» **THE PROBLEM**
Within the listing, how many lines hold the word "neue"? Give the number by itself.
+++ DATA RECORDS
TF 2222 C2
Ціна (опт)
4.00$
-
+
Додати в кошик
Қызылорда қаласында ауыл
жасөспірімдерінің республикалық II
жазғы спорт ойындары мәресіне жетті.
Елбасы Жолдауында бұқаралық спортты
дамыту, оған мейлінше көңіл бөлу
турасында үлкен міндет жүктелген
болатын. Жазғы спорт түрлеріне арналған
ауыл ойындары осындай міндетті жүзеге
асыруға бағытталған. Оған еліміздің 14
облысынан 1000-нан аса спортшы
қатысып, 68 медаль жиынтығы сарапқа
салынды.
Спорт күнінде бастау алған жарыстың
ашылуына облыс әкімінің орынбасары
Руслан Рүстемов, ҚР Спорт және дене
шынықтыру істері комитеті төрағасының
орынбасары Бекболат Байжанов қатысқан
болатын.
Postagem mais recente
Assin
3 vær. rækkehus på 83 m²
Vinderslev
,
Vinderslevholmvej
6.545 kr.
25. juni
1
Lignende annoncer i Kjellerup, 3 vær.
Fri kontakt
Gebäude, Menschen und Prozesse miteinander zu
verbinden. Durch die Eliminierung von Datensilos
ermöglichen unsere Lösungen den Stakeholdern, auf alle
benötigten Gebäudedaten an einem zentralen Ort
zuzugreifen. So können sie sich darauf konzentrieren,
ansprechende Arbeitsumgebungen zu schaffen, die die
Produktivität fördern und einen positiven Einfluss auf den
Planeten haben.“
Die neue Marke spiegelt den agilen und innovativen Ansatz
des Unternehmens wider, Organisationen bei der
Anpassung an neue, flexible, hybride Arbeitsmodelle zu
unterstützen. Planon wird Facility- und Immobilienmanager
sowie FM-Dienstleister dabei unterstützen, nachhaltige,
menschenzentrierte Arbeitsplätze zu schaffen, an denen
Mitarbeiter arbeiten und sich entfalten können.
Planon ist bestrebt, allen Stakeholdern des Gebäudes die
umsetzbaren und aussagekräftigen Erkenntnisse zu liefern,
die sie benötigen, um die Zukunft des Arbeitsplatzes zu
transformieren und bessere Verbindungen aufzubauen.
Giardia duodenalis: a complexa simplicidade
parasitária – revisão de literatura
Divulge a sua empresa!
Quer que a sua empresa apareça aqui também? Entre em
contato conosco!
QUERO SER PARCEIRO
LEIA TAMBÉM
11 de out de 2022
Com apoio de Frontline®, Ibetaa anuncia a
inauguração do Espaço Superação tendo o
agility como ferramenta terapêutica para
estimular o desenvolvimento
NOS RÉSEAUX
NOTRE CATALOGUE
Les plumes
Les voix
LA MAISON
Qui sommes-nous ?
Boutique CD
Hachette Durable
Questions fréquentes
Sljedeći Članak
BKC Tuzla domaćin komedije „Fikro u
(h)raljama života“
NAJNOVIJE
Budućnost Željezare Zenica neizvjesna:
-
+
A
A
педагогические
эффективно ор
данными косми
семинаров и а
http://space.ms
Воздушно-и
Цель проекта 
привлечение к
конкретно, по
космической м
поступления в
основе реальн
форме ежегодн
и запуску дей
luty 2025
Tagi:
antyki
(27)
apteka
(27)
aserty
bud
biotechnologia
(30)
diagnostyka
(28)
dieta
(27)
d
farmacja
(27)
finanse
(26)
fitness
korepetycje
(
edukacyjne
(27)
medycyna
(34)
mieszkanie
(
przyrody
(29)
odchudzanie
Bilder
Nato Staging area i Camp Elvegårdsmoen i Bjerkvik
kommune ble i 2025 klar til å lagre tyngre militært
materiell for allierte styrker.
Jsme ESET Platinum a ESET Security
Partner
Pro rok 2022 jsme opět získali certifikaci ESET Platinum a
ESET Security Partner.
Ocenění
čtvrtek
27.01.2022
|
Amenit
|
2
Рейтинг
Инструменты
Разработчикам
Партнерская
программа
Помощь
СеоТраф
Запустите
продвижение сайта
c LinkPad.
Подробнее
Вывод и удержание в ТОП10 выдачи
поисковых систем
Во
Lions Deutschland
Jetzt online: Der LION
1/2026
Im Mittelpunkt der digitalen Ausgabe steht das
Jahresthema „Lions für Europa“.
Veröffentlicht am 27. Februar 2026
++++++
+++ DATA RECORDS
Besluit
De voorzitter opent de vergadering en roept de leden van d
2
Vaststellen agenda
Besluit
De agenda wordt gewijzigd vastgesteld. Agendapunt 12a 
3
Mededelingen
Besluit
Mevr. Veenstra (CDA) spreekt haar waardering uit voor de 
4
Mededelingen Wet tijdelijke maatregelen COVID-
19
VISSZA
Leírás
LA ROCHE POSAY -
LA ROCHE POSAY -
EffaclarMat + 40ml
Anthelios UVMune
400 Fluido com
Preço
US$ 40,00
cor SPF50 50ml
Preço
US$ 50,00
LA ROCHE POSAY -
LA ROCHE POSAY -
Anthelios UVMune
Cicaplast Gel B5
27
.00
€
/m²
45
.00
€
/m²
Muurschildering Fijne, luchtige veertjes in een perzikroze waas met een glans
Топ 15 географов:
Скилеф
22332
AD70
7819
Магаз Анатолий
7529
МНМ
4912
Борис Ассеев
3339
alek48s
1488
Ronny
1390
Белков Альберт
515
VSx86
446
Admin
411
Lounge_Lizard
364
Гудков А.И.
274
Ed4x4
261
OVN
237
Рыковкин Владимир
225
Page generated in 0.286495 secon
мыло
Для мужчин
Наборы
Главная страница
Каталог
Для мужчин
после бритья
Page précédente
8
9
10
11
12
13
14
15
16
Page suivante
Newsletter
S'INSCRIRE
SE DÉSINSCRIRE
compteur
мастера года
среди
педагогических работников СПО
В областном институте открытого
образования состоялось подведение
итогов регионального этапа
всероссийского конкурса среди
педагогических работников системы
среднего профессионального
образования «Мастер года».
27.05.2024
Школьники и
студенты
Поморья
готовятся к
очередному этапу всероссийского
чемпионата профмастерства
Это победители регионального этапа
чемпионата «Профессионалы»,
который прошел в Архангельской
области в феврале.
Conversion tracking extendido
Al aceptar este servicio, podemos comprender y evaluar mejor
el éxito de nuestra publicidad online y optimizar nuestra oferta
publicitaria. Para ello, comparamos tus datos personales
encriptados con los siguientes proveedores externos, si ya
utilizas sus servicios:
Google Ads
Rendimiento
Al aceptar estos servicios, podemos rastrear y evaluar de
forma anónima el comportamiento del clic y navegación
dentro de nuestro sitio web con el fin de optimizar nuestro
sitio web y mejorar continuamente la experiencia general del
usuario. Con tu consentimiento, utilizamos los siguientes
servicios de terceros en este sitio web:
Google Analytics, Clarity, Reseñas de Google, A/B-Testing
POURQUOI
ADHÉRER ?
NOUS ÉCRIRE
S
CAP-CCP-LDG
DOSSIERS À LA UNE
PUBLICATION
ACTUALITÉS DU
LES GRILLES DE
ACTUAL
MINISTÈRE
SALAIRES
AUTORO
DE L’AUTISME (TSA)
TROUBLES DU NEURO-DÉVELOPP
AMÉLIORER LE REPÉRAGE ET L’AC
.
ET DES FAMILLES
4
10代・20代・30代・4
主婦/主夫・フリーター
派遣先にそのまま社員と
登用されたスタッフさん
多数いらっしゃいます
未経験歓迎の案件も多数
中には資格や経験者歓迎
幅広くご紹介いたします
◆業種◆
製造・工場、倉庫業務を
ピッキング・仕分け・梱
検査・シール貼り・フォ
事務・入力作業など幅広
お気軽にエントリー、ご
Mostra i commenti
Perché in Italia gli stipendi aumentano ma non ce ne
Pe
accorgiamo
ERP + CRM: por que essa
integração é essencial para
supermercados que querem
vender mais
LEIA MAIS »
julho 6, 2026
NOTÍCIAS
++++++
» **YOUR SOLUTION**
2